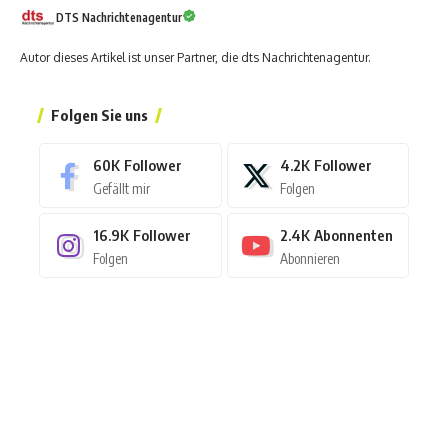
DTS Nachrichtenagentur
Autor dieses Artikel ist unser Partner, die dts Nachrichtenagentur.
Folgen Sie uns
60K
Follower
4.2K
Follower
Gefällt mir
Folgen
16.9K
Follower
2.4K
Abonnenten
Folgen
Abonnieren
***
## [Exercise description]
In the printed copy, the material above must appear unchanged and without its pictures.

## [Your response]
DTS Nachrichtenagentur
Autor dieses Artikel ist unser Partner, die dts Nachrichtenagentur.
Folgen Sie uns
60K
Follower
4.2K
Follower
Gefällt mir
Folgen
16.9K
Follower
2.4K
Abonnenten
Folgen
Abonnieren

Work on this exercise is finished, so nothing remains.